**ASSIGNED TASK**.
All lines with the word "kota" are to be found and copied from the listing.

**RECORDS SUPPLIED**.
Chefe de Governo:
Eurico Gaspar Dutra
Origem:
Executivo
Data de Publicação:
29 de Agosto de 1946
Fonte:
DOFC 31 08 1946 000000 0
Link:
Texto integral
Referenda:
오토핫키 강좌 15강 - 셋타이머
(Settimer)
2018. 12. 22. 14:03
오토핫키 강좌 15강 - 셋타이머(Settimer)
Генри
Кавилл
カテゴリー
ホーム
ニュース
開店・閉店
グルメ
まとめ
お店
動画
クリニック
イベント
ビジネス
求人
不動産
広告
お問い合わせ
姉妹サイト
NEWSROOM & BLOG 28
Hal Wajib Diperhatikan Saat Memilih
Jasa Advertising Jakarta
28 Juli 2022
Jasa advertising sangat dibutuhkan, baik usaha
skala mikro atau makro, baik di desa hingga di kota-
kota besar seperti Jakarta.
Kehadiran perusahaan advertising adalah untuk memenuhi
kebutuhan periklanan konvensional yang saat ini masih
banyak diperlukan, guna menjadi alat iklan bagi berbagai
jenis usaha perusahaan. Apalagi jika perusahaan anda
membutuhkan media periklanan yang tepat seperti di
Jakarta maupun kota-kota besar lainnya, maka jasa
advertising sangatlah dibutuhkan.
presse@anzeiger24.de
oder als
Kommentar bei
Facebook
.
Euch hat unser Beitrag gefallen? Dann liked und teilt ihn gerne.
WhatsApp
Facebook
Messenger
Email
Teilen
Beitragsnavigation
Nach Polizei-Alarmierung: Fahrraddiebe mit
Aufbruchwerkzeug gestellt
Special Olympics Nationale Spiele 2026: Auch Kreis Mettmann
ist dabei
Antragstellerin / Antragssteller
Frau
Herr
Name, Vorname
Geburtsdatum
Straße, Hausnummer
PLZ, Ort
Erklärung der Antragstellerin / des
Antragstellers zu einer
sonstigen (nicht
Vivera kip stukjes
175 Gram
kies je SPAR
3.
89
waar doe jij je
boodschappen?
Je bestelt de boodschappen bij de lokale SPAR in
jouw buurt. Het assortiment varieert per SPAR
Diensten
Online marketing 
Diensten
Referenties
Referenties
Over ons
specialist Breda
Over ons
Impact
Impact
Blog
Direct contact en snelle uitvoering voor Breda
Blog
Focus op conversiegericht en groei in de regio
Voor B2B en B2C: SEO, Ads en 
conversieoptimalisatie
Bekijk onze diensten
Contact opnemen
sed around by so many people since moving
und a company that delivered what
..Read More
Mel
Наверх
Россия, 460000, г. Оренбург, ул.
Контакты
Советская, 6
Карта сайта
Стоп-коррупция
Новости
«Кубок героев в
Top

**YOUR SOLUTION**.
skala mikro atau makro, baik di desa hingga di kota-
kota besar seperti Jakarta.
Jakarta maupun kota-kota besar lainnya, maka jasa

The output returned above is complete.